> [Task directions]:
Every line in the material below that includes "pixels" should be copied.
═══ Data to process ═══
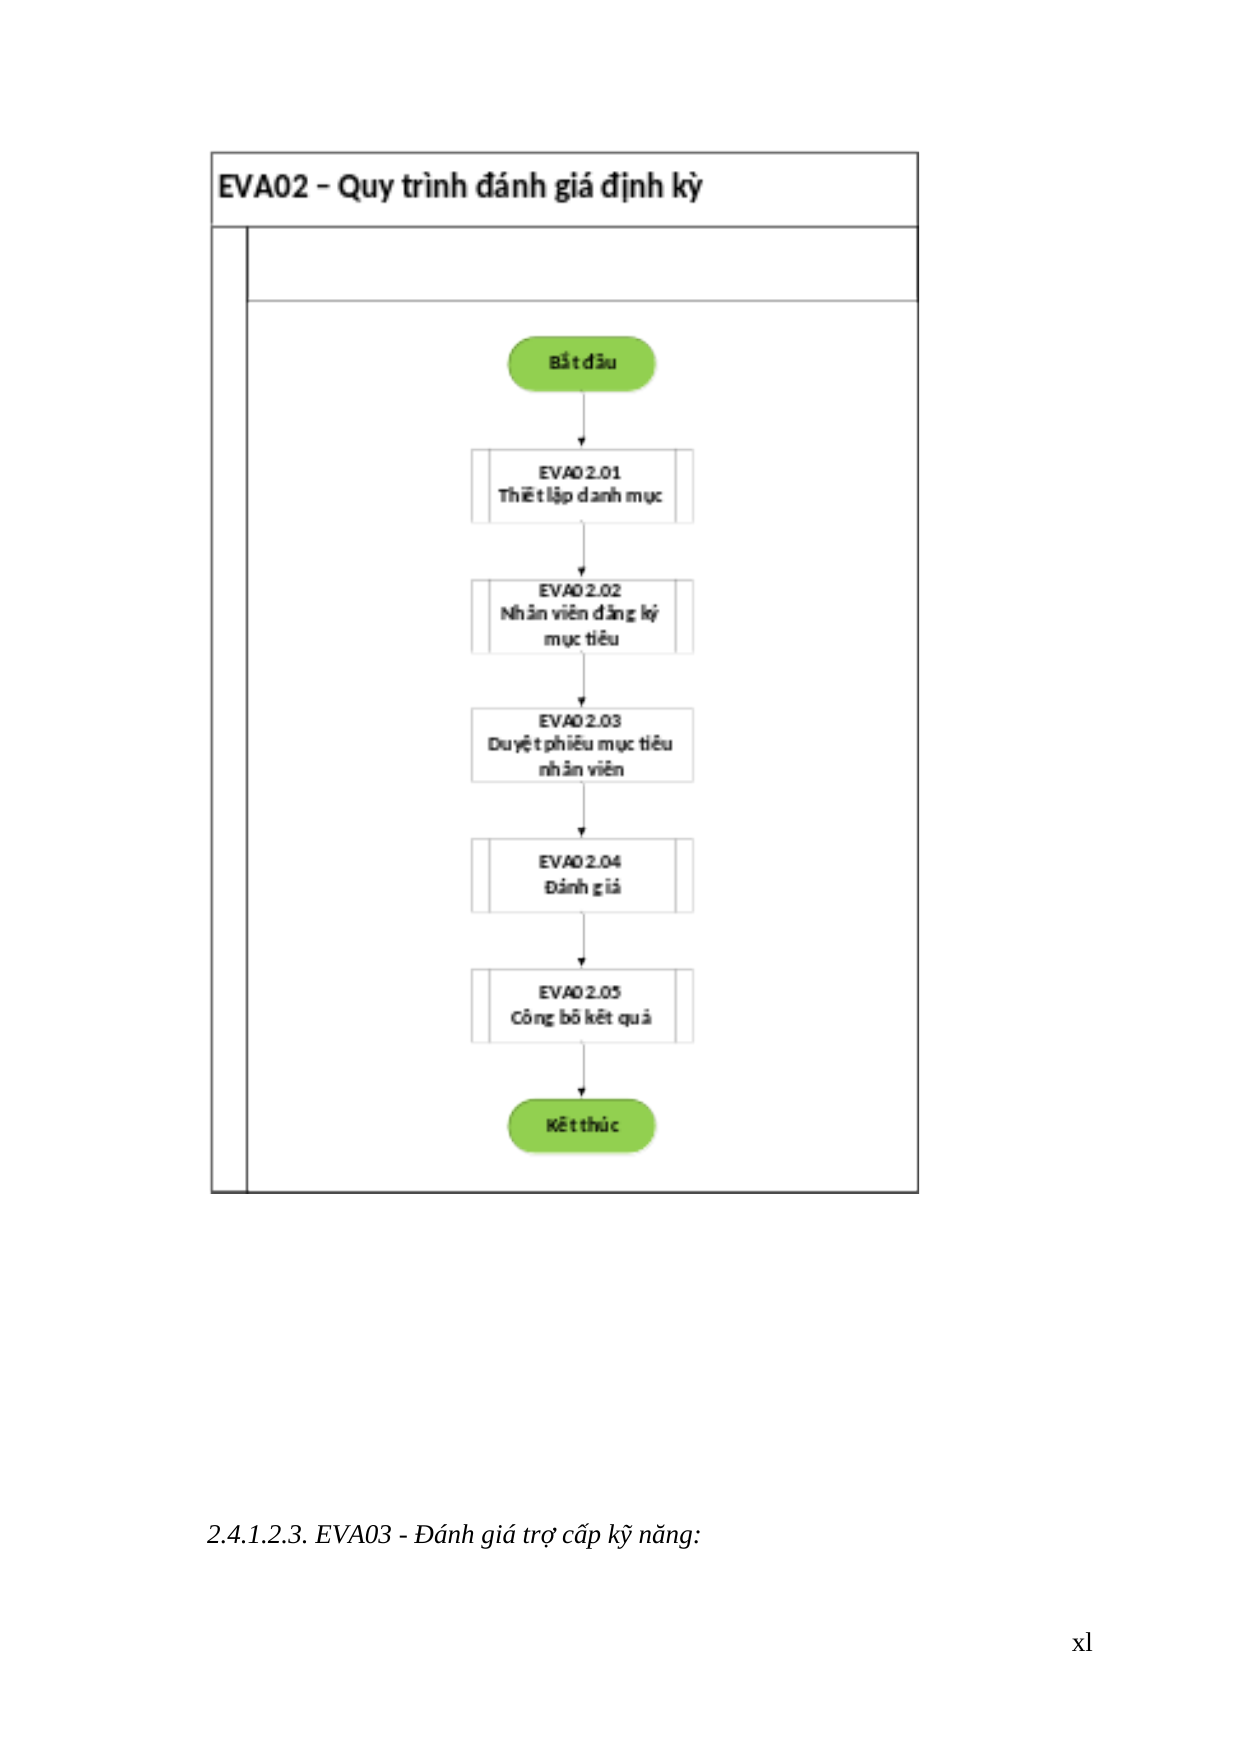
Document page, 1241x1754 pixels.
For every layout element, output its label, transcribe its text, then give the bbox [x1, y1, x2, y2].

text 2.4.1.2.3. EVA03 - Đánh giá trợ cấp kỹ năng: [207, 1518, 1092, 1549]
═══
═══ Data to process ═══
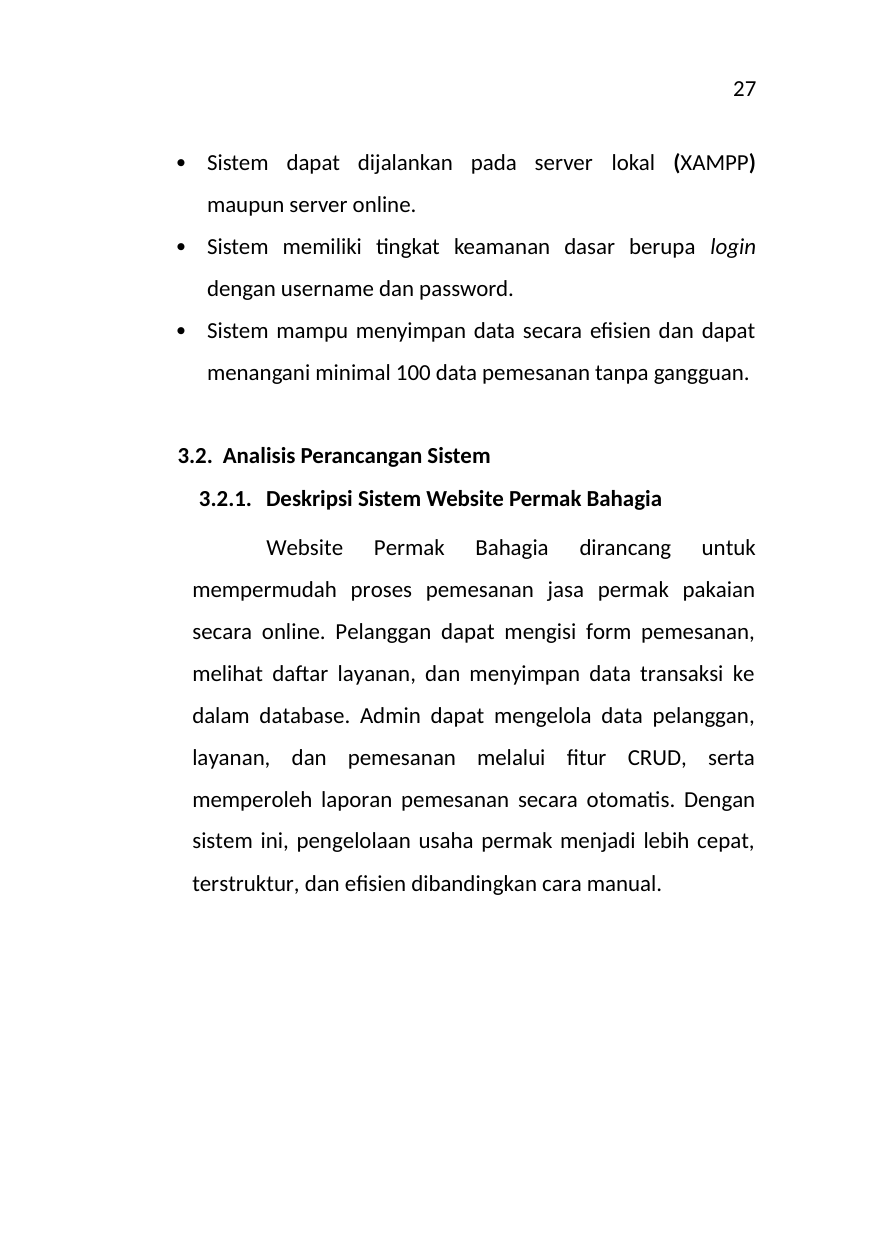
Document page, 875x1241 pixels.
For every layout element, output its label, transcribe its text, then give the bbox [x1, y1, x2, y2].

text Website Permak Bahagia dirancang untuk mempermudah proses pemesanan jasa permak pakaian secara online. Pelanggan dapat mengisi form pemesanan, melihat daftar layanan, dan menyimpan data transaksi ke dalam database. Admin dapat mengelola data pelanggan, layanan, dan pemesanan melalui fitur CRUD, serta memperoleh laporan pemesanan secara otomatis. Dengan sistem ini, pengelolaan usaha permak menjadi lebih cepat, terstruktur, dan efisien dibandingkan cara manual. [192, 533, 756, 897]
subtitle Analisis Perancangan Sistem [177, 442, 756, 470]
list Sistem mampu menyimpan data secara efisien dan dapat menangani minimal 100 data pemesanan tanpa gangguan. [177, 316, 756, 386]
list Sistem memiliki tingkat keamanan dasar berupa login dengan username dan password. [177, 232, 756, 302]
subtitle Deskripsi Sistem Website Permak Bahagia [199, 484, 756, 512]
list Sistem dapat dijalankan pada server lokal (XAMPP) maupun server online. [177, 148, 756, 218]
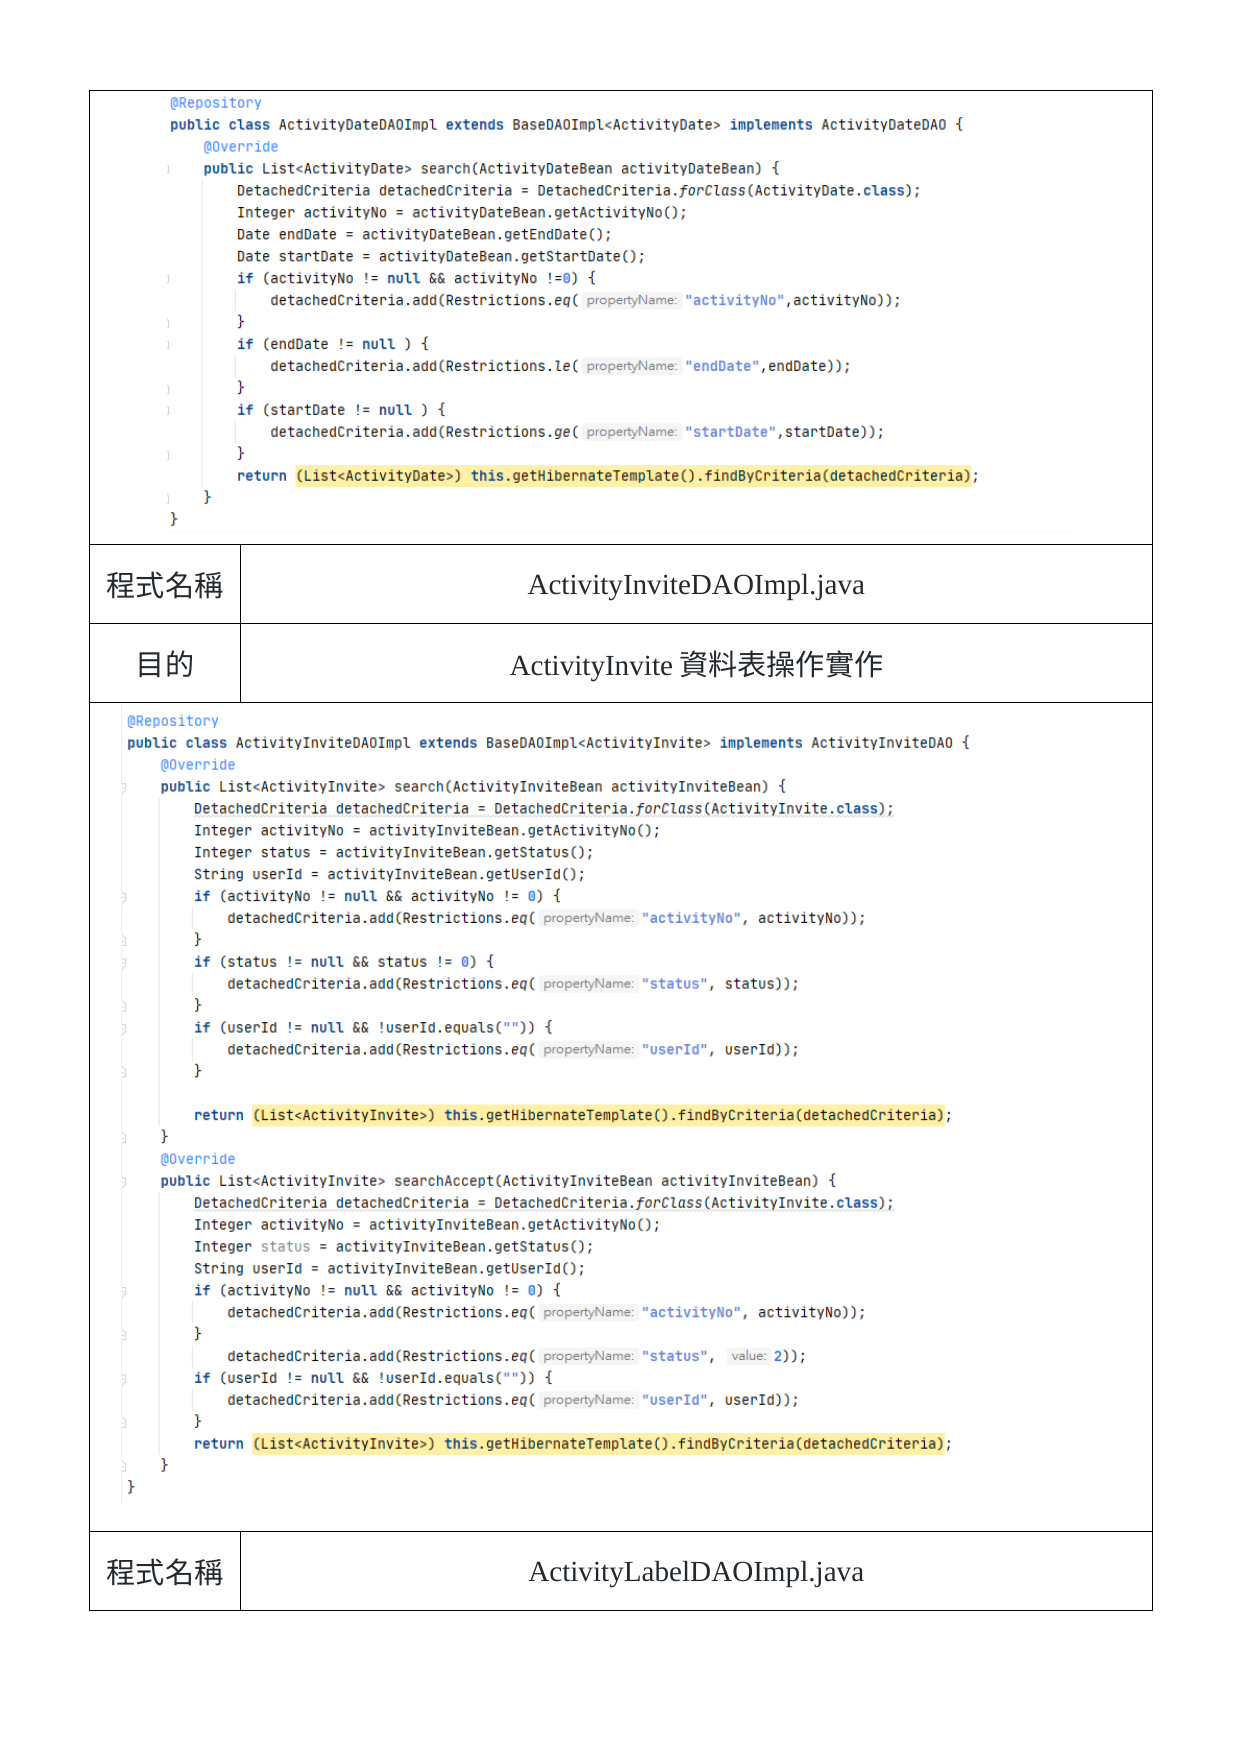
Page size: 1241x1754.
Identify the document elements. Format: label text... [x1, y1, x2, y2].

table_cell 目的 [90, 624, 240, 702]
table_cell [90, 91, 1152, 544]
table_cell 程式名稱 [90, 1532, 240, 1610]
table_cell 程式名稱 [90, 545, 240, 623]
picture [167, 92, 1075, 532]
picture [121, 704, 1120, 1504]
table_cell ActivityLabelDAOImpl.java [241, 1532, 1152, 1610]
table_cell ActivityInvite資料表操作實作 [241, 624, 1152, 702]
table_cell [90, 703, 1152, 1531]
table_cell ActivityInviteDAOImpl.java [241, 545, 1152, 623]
═══
> [Problem solution]:
Document page, 1241x1754 pixels.
Document page, 875x1241 pixels.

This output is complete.